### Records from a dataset
******************************

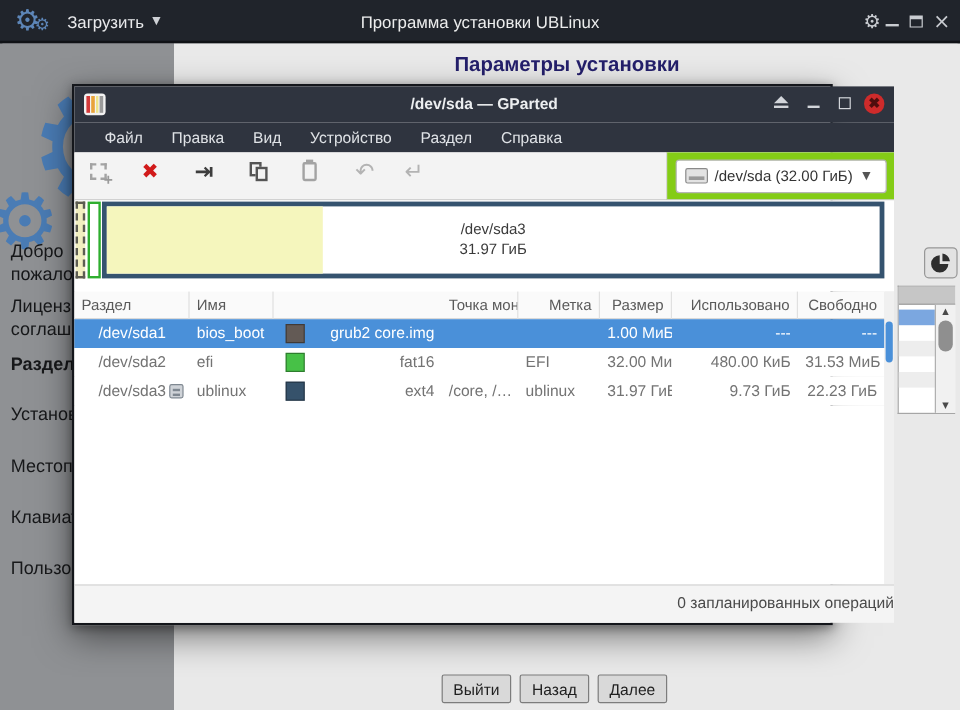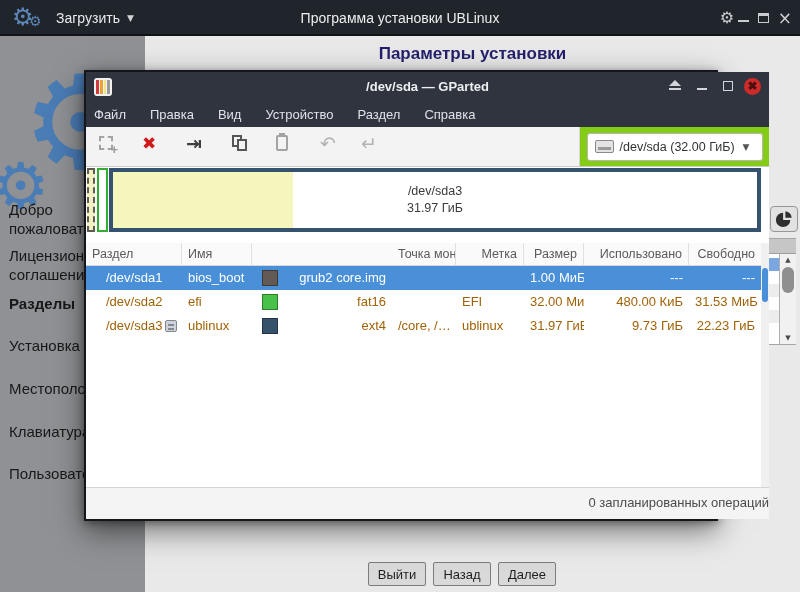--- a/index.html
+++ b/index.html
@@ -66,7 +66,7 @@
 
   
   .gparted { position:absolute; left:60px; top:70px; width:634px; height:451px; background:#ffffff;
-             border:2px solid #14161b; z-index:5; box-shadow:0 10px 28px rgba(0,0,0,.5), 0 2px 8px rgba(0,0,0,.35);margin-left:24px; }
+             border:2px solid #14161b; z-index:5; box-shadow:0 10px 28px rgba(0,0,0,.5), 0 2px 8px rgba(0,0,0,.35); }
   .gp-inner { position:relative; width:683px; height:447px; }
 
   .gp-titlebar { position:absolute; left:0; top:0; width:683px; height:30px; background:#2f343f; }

******************************

### Task statement
Please retype the records above exactly, excluding every picture.

### Response for this exercise
--- a/index.html
+++ b/index.html
@@ -66,7 +66,7 @@
 
   
   .gparted { position:absolute; left:60px; top:70px; width:634px; height:451px; background:#ffffff;
-             border:2px solid #14161b; z-index:5; box-shadow:0 10px 28px rgba(0,0,0,.5), 0 2px 8px rgba(0,0,0,.35);margin-left:24px; }
+             border:2px solid #14161b; z-index:5; box-shadow:0 10px 28px rgba(0,0,0,.5), 0 2px 8px rgba(0,0,0,.35); }
   .gp-inner { position:relative; width:683px; height:447px; }
 
   .gp-titlebar { position:absolute; left:0; top:0; width:683px; height:30px; background:#2f343f; }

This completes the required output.